§ **Tasks and exercises**:
**a.** In the article on annual leave and "zero" short-time work, how many days a week did the Claimant work for the Defendant?
**b.** Write what comes next in the article on annual leave and "zero" short-time work, picking up right after its last sentence.

§ **Text excerpt**:
----

Reducing annual leave entitlement for “zero” short-time work
There is a growing number of court decisions that are related to the introduction and implementation of short-time work. Currently, in our Newsletter an article dated 9 March 2021 discusses a decision at first instance which dealt with the question of remuneration in default of acceptance during invalidly ordered short-time work.
Now there is a Press Release regarding a decision of the Düsseldorf Regional Labour Court (Landesarbeitsgericht, LAG) dated 12 March 2021 (Az.: 6 Sa 824/20) which addresses the equally intensively discussed question of the effect of “zero short-time work” (where working hours are reduced to "zero") on annual leave entitlement.
With regard to the introduction of “zero short-time work” and “annual leave” the question regularly arises whether the statutory annual leave entitlement is also reduced accordingly as a result of the “zero short-time work”. The background for this is that while paid leave for recuperation is a fundamental entitlement of employees and has to be granted every year, the amount/extent of the annual leave entitlement should depend on how many days per week the employee is contractually obligated to work.
The Federal Annual Leave Act (Bundesurlaubsgesetz, BUrlG) does not provide a direct answer to the question of reducing annual leave entitlement during zero short-time work. The extensive and complicated case law at the highest level of the judicature regarding annual leave entitlement has also not yet directly dealt with answering this question. It is therefore all the more appreciated that the Düsseldorf LAG “has shed some light" on the matter with its decision and came to the welcome conclusion that at least for periods of “zero short-time work” annual leave entitlement is reduced accordingly.
Facts of the matter
According to the press release the case was about a Claimant who was employed part time by the Defendant for three days a week. As a result of the Covid-19 pandemic, the Defendant repeatedly introduced “zero short-time work” from 1 March 2020 which the Claimant was also directly affected by. Out of the 14 days of annual leave she is entitled to annually she only took a total of 11.5 days of annual leave since the first introduction of "zero short-time work".
With her claim the Claimant sought the determination that her full annual leave entitlement in the amount of 14 days was owed to her for the year 2020. To substantiate her argument the Claimant referred, among other things, to the fact that differently from taking annual leave, short-time work does not take place at the wish of the employee but is in the interest of the employer. It didn't constitute free time as the employee was after all subject to reporting duties during short-time work and the short-time work could have been ended at any time by the employer which meant that free time could not be planned.

----

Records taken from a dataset
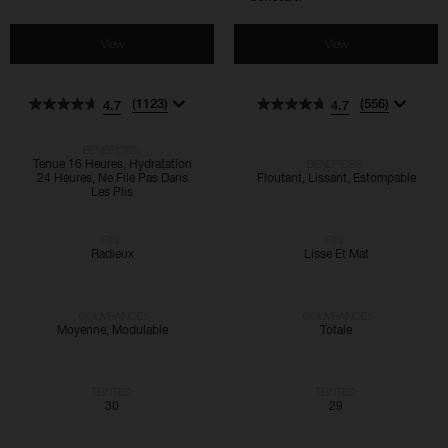
View
View
(1123)
(556)
4.7
4.7
BÉNÉFICES:
Tenue 16 Heures, Hydratation
BÉNÉFICES:
24 Heures, Ne File Pas Dans
Floutant, Lissant, Estompable
Les Plis
FINI:
FINI:
Radieux
Lisse Et Mat
COUVRANCE:
COUVRANCE:
Moyenne, Modulable
Totale
TEINTES:
TEINTES:
30
29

----

§ **Answers**:
**a.** Three days a week.

**b.**
Decision of the Düsseldorf Regional Labour Court
Even if the decision has to date only appeared in a press release, some of the important arguments made by the LAG can already be ascertained. The LAG's main argument is that the purpose of statutory annual leave is to recuperate from working. This makes it necessary that there is a fundamental obligation to work which is simply not the case in the event of "zero short-time work" due to both parties suspending their performance obligations. The case law surrounding annual leave entitlement in the event of inability to work because of illness where, despite being unable to work due to illness for the entire year, employees are still entitled to claim their full annual leave allotment is not contrary to this decision according to the LAG. In fact, this decision is in line with European law as according to the case law of the Court of Justice of the European Union during the period of zero short-time work the minimum annual leave entitlement does not accrue and it is unforeseeable that German law would seek to introduce an arrangement that is more beneficial for the employee.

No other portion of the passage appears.